─── Provided passage ───
Re: [DISCUSS] Processing time timers in "batch" (faster-than-wall-time [re]processing)

Robert Burke Tue, 27 Feb 2024 07:44:09 -0800

An "as fast as it can runner" with dynamic splits, would ultimately split
to the systems maximum available parallelism (for stateful DoFns, this is
the number of keys; for SplittableDoFns, this is the maximum sharding of
each input element's restriction. That's what would happen with a "normal"
sleep.


WRT Portability, this means adding a current ProcessingTime field to the
ProcessBundleRequest, and likely also to the ProgressRequest so the runner
could coordinate. ProgressResponse may then need a "asleepUntil" field to
communicate back the state of the bundle, which the runner could then use
to better time its next ProgressRequest, and potentially arrest dynamic
splitting for that bundle. After all, the sleeping bundle is blocked until
processing time has advanced anyway; no progress can be made.

I like moving the abstraction out of the timer space, as it better aligns
with user intent for the throttle case, and it doesn't require a Stateful
DoFn to operate (orthogonal!), meaning it's useful for It also solves the
testing issue WRT ProcessingTime timers using an absolute time, rather than
a relative time, as the SDK can rebuild it's relative setters for output
time on the new canonical processing time, without user code changing.

The sleeping inprogress bundle naturally holds back the watermark too.

I suspect this mechanism would end up tending to over throttle as Reuven
described earlier, since the user is only pushing back on immediate
processing for the current element, not necessarily all elements. This is
particularly likely if there's a long gap between ProgressRequests for the
bundle and the runner doesn't adapt it's cadence.
─── Information provided ───
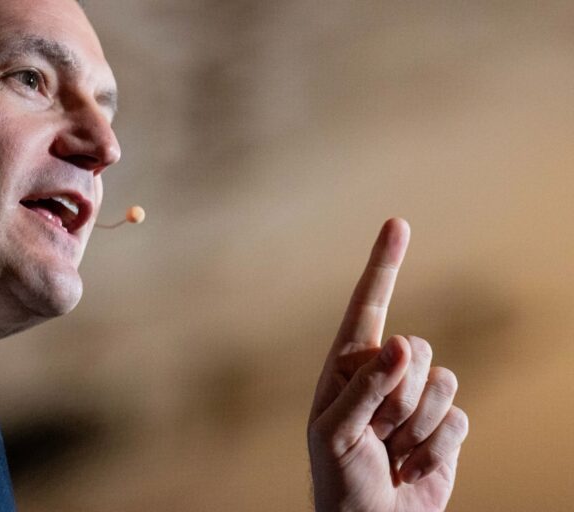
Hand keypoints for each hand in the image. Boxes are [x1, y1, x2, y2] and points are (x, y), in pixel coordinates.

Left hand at [307, 218, 468, 511]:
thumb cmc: (339, 476)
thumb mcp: (336, 430)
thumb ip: (366, 385)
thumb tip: (403, 342)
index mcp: (349, 366)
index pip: (368, 306)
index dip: (383, 264)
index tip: (397, 223)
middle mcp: (385, 373)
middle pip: (418, 348)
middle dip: (398, 396)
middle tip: (374, 430)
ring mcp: (417, 399)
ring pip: (442, 381)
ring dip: (415, 425)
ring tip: (391, 449)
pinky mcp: (444, 427)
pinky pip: (458, 418)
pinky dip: (434, 448)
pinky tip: (412, 465)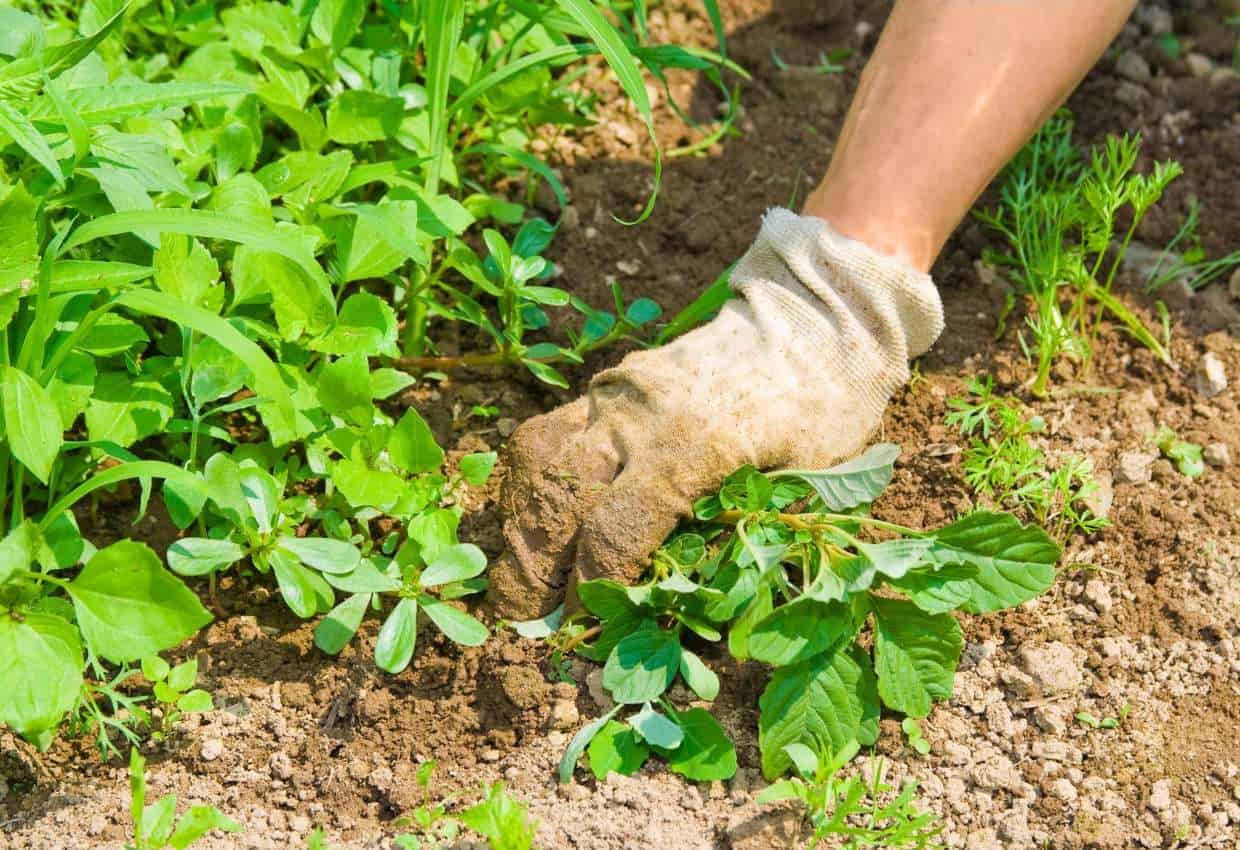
───
__Problem statement__.
Can you carry the post on processing-time timers in batch forward from its last sentence? You can leave the items aside; they aren't needed.

__Response to this exercise__.
An external source of rate doesn't really exist, other than some external
source that can provide throttle information. There would remain time skew
between the runner system and the external system though, but for a
throttle that's likely fine.

A central notion of ProcessingTime also allows the runner to "smear"
processing time so if there's a particularly long delay, it doesn't need to
catch up at once. I don't think that's relevant for the throttle case
though, since with the described clock mechanism and the communication back
to the runner, the unblocking notion is probably fine.

We'd need a discussion of what an SDK must do if the runner doesn't support
the central clock for completeness, and consistency.


On Tue, Feb 27, 2024, 6:58 AM Jan Lukavský <[email protected]> wrote:

> On 2/27/24 14:51, Kenneth Knowles wrote:
>
> I very much like the idea of processing time clock as a parameter
> to @ProcessElement. That will be obviously useful and remove a source of
> inconsistency, in addition to letting the runner/SDK harness control it. I
> also like the idea of passing a Sleeper or to @ProcessElement. These are
> both good practices for testing and flexibility and runner/SDK language
> differences.
>
> In your (a) (b) (c) can you be more specific about which watermarks you
> are referring to? Are they the same as in my opening email? If so, then
> what you describe is what we already have.
>
> Yes, we have that for streaming, but it does not work this way in batch.
> In my understanding we violate (a), we ignore (b) because we fire timers at
> GC time only and (c) is currently relevant only immediately preceding
> window GC time, but can be defined more generally. But essentially yes, I
> was just trying to restate the streaming processing time semantics in the
> limited batch case.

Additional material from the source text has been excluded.